# Problem details:
Find and copy each line of the records where the string "analysis" shows up.

# Stored data:
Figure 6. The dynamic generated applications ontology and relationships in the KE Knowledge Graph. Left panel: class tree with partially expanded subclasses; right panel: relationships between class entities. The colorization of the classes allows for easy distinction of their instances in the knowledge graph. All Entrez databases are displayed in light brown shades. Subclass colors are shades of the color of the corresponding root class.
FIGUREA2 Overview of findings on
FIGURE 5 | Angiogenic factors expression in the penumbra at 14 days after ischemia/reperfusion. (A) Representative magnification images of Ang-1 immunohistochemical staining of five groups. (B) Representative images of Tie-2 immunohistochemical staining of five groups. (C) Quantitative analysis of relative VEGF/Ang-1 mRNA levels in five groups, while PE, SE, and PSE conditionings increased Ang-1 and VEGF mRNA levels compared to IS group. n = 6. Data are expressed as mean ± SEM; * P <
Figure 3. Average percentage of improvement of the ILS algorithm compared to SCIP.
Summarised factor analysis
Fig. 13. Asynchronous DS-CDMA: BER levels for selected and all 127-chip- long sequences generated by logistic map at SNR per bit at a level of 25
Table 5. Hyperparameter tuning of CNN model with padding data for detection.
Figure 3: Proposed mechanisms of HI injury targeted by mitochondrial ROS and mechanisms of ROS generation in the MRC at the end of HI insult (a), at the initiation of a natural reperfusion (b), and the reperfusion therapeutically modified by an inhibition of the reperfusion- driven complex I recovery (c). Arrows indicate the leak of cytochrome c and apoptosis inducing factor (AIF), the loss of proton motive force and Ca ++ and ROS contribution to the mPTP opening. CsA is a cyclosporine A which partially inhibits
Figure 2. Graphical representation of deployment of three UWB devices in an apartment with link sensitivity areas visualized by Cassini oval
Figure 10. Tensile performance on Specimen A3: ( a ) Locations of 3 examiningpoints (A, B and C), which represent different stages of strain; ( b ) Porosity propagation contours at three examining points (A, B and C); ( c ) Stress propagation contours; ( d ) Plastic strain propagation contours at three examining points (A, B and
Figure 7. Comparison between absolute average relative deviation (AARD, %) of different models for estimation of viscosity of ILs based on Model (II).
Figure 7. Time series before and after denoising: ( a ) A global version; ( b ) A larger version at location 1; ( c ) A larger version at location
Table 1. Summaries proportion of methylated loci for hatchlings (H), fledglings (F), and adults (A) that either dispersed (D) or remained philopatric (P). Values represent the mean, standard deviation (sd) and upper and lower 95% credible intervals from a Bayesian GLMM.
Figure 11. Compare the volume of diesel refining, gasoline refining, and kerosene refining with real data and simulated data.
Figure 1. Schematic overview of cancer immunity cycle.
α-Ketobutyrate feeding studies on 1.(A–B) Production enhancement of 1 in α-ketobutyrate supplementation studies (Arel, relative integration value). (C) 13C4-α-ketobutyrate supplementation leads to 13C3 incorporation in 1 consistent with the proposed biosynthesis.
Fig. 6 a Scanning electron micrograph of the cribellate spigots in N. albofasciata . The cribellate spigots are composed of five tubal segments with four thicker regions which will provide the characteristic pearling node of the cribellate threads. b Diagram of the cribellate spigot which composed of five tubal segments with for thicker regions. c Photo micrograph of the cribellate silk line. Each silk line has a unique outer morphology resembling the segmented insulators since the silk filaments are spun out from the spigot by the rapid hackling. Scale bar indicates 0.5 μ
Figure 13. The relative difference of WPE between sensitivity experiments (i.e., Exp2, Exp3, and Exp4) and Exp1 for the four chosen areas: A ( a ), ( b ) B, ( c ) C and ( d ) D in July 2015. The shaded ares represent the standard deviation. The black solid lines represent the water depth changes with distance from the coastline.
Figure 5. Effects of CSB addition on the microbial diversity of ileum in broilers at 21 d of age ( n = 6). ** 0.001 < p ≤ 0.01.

# Exercise solution:
FIGURE 5 | Angiogenic factors expression in the penumbra at 14 days after ischemia/reperfusion. (A) Representative magnification images of Ang-1 immunohistochemical staining of five groups. (B) Representative images of Tie-2 immunohistochemical staining of five groups. (C) Quantitative analysis of relative VEGF/Ang-1 mRNA levels in five groups, while PE, SE, and PSE conditionings increased Ang-1 and VEGF mRNA levels compared to IS group. n = 6. Data are expressed as mean ± SEM; * P <
Summarised factor analysis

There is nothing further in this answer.